Gostava muito de ter sido eu a lembrar-me da frase que dá título a este artigo, mas não fui. “Desconfinem os livros” é o apelo que a Associação Portuguesa de Editores e Livreiros faz numa campanha de comunicação recente, em que reage à inclusão dos livros na lista de bens que não podem ser vendidos em estabelecimentos abertos ao público por não serem essenciais. “Desconfinar” é a palavra certa, porque, por estes dias, os livros estão de facto confinados. Ainda ontem os vi, no corredor central do supermercado, entre a secção dos cosméticos e a dos enlatados, cobertos por uma capa de plástico e inacessíveis a quem os quisesse levar ou simplesmente folhear.
Dessa lista de bens não essenciais constam ainda artigos de decoração, mobiliário e brinquedos, entre uns quantos outros. A mensagem, no fundo, é a de que mudar o aparador da sala, dar um Lego aos miúdos e comprar o último romance do Raul Minh’alma são coisas que podem esperar. Ou se espera, ou trata-se disso online.
A proibição de venda de livros em estabelecimentos que permanecem abertos ao público, como os supermercados, destina-se a evitar um “desequilíbrio de mercado”, conforme justificou o Governo. A ideia parece ser a de que os supermercados não devem vender livros para evitar que os consumidores, não podendo comprar nas livrarias que agora estão de portas fechadas, os comprem em estabelecimentos que com elas concorrem. É mais ou menos como nas escolas: se uns não têm aulas, os outros também não têm.
É uma medida preocupante por várias razões, mas sobretudo pela incompreensão que revela. Incompreensão, primeiro, sobre o grau de literacia digital e de confiança no comércio electrónico da população portuguesa. Se é verdade que as compras online têm vindo a ganhar adeptos, esses adeptos concentram-se nos maiores centros urbanos. Fora deles, não consta que a compra de livros online seja especialmente popular, sobretudo entre os leitores mais velhos.
Segundo, incompreensão sobre a extensão da cadeia do livro. Aos autores, revisores, designers, paginadores e tradutores pouco importa se o livro se vende numa livraria, num supermercado ou numa bomba de gasolina. O que interessa é que o livro seja vendido. Já basta que os consumidores tenham agora menos dinheiro para gastar em livros do que tinham antes da covid-19 e que as medidas de apoio ao sector sejam escassas. Não é preciso que o Governo dificulte ainda mais a compra de livros.
Terceiro, incompreensão sobre a concorrência no mercado livreiro. Os livros que se vendem nos supermercados podem ser todos ou quase todos encontrados em livrarias. Mas o inverso não é verdade: muitos dos livros que os consumidores procuram nas livrarias não se encontram nas estantes dos supermercados. Ora tentem descobrir o manual de Finanças Públicas ou o caderno de exercícios de História do 7.º ano no vosso supermercado habitual. Posto de outra maneira, os consumidores não deixam de comprar em livrarias ou através dos canais online destas só porque os supermercados vendem livros.

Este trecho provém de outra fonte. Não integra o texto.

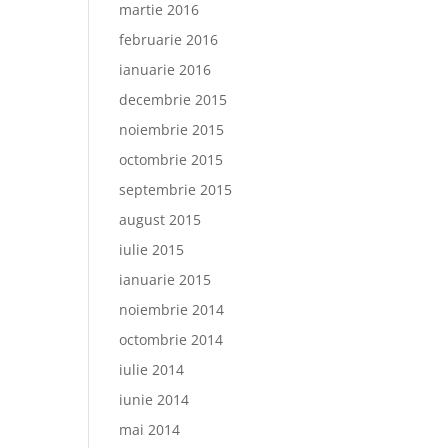
martie 2016
februarie 2016
ianuarie 2016
decembrie 2015
noiembrie 2015
octombrie 2015
septembrie 2015
august 2015
iulie 2015
ianuarie 2015
noiembrie 2014
octombrie 2014
iulie 2014
iunie 2014
mai 2014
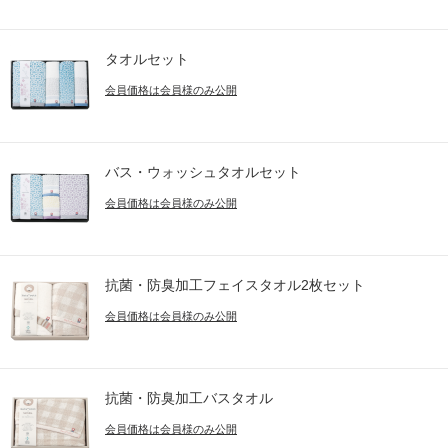
タオルセット
会員価格は会員様のみ公開
バス・ウォッシュタオルセット
会員価格は会員様のみ公開
抗菌・防臭加工フェイスタオル2枚セット
会員価格は会員様のみ公開
抗菌・防臭加工バスタオル
会員価格は会員様のみ公開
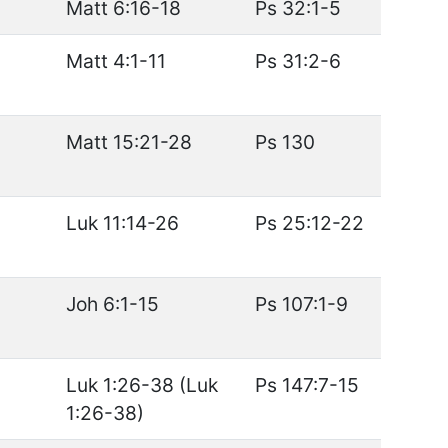
Matt 6:16-18
Ps 32:1-5
Matt 4:1-11
Ps 31:2-6
Matt 15:21-28
Ps 130
Luk 11:14-26
Ps 25:12-22
Joh 6:1-15
Ps 107:1-9
Luk 1:26-38 (Luk
Ps 147:7-15
1:26-38)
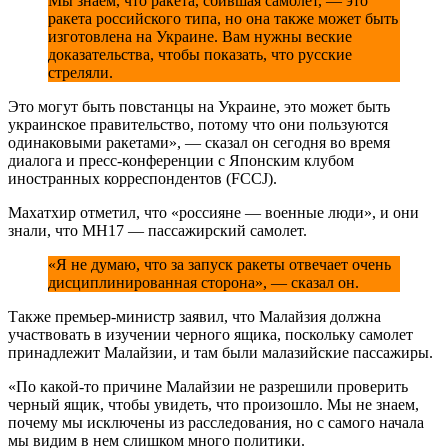
Мы знаем, что ракета, сбившая самолет, — это
ракета российского типа, но она также может быть
изготовлена на Украине. Вам нужны веские
доказательства, чтобы показать, что русские
стреляли.
Это могут быть повстанцы на Украине, это может быть
украинское правительство, потому что они пользуются
одинаковыми ракетами», — сказал он сегодня во время
диалога и пресс-конференции с Японским клубом
иностранных корреспондентов (FCCJ).
Махатхир отметил, что «россияне — военные люди», и они
знали, что MH17 — пассажирский самолет.
«Я не думаю, что за запуск ракеты отвечает очень
дисциплинированная сторона», — сказал он.
Также премьер-министр заявил, что Малайзия должна
участвовать в изучении черного ящика, поскольку самолет
принадлежит Малайзии, и там были малазийские пассажиры.
«По какой-то причине Малайзии не разрешили проверить
черный ящик, чтобы увидеть, что произошло. Мы не знаем,
почему мы исключены из расследования, но с самого начала
мы видим в нем слишком много политики.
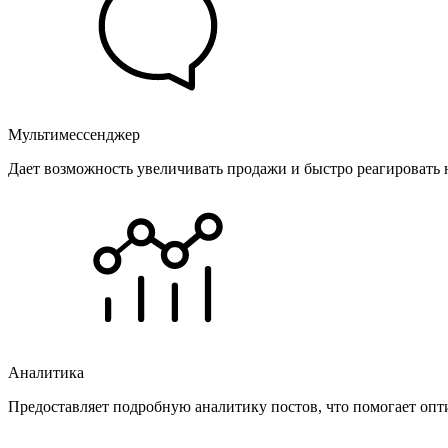
Мультимессенджер
Дает возможность увеличивать продажи и быстро реагировать 
Аналитика
Предоставляет подробную аналитику постов, что помогает опт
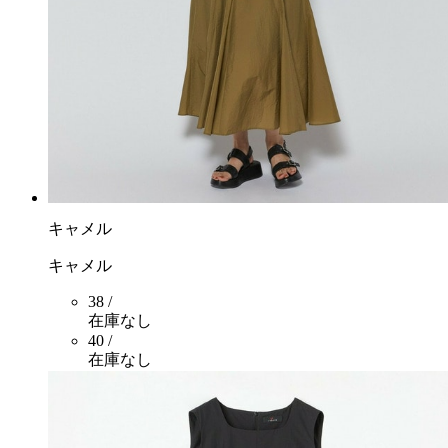
キャメル
キャメル
38 /
在庫なし
40 /
在庫なし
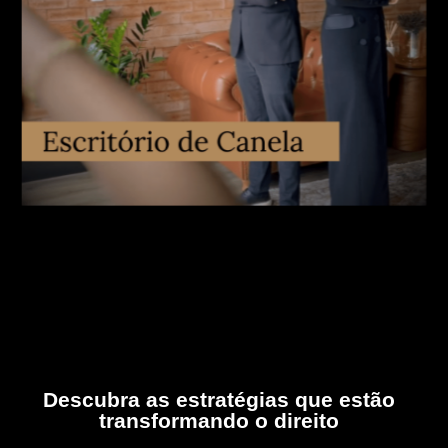
Descubra as estratégias que estão
transformando o direito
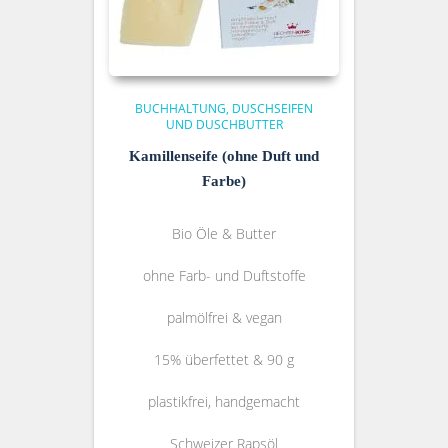
BUCHHALTUNG
DUSCHSEIFEN
UND DUSCHBUTTER
Kamillenseife (ohne Duft und
Farbe)
Bio Öle & Butter
ohne Farb- und Duftstoffe
palmölfrei & vegan
15% überfettet & 90 g
plastikfrei, handgemacht
Schweizer Rapsöl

Já aqui escrevi, por alturas do primeiro confinamento, sobre a importância de se criar condições para a subsistência do sector editorial e livreiro. Por entre umas larachas sobre as estantes dos nossos comentadores televisivos, disse então que os livros nos enriquecem o imaginário, alimentam o pensamento e aguçam a análise. É por isso que comprar um livro – seja um romance de cordel, seja alta literatura – não é o mesmo que comprar um aparador para a sala. E é por isso que os livros, ao contrário dos aparadores, devem ser classificados como bens de primeira necessidade. Disse Groucho Marx que “fora os cães, os livros são os melhores amigos do homem; dentro dos cães, está demasiado escuro para ler”. É para que todos possamos confinar em boa companhia que os livros devem poder ser vendidos. Em todo o lado.